Friday, December 18, 2009

White House v. White House

The health-care contradictions multiply.

The left is staging a revolt over ObamaCare, at least for 48 or 72 hours, but more revealing is the way this revolt is scrambling the White House's case for a bill that everyone save Big Pharma and AARP now seems to hate. The ad hoc arguments its spokesmen use to put out one political fire invariably contradict those they're using to put out another, so allow us to adjudicate.
Among labor's complaints is a 40% excise tax on high-cost insurance plans, given that union-negotiated benefits are more generous than average. So Jason Furman, the deputy economic director, took to the White House blog on Wednesday to declare that this so-called Cadillac tax "will affect only a small portion of the very highest cost health plans—a total of 3% of premiums in 2013." He added that "The vast majority of health plans fall below the thresholds set in the Senate plan and would be completely unaffected by the provision."

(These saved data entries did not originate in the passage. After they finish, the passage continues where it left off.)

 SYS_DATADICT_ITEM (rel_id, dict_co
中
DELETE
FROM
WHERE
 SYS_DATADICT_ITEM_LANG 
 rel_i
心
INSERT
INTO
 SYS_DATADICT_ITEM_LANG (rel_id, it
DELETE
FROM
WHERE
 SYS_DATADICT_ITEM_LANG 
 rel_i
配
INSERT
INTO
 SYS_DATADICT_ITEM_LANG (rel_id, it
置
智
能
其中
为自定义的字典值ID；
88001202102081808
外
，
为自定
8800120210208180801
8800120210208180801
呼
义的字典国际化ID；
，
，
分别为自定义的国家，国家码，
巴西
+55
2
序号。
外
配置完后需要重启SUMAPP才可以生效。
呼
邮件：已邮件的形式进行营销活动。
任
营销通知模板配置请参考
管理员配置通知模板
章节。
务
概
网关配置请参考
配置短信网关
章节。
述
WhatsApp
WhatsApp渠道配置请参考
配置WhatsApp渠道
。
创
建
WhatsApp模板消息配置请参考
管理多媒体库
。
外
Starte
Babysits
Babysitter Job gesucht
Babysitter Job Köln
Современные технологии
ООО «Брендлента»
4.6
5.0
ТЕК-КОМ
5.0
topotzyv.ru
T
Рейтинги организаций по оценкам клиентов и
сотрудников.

But wait: White House budget director Peter Orszag has been emphasizing the excise tax as critically important in the cost-control stone soup that he's been trying to sell. He cited this in his response to one of our editorials on Monday, and as he put it earlier this month, "You're creating an incentive for plans for employers to design their plans in such a way that they're under that threshold. . . . You're creating an incentive to slow the growth rate in private health costs."
So a tax that applies to 3% of premiums is going to reshape the entire health-care market? These guys can't even get their blog posts straight.

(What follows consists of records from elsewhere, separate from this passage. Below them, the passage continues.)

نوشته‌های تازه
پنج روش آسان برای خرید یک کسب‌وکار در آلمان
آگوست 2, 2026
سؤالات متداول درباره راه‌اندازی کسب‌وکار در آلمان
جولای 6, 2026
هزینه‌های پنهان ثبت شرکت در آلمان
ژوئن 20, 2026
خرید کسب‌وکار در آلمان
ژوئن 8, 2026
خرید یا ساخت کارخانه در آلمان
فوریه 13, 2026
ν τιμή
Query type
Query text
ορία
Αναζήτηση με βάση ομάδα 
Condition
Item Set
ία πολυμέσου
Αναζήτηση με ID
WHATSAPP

Our view is that they're both wrong, as it were. The Cadillac tax is not indexed for inflation, so it will gradually snare ever-more workers as a revenue grab. But contrary to Mr. Orszag's assertions, it doesn't fundamentally change the structural incentives created by the U.S. subsidies for employer- and government-provided coverage that have sent health costs soaring.
Mr. Furman used to advocate policies that really would make a difference, by "helping consumers become more cost conscious about their health-care choices," as he put it in a 2007 Brookings paper. He estimated that increasing cost-sharing could lower total health spending from 13% to 30%.
The Administration went in a far more political direction, which is why the White House brain trust, which seems to have been placed in a blind trust, is finding it so hard to make a coherent case. But maybe the handful of Democratic Senators worried about ending their careers by voting for ObamaCare should embrace the contradiction: The best way to support "health-care reform" is by voting against it.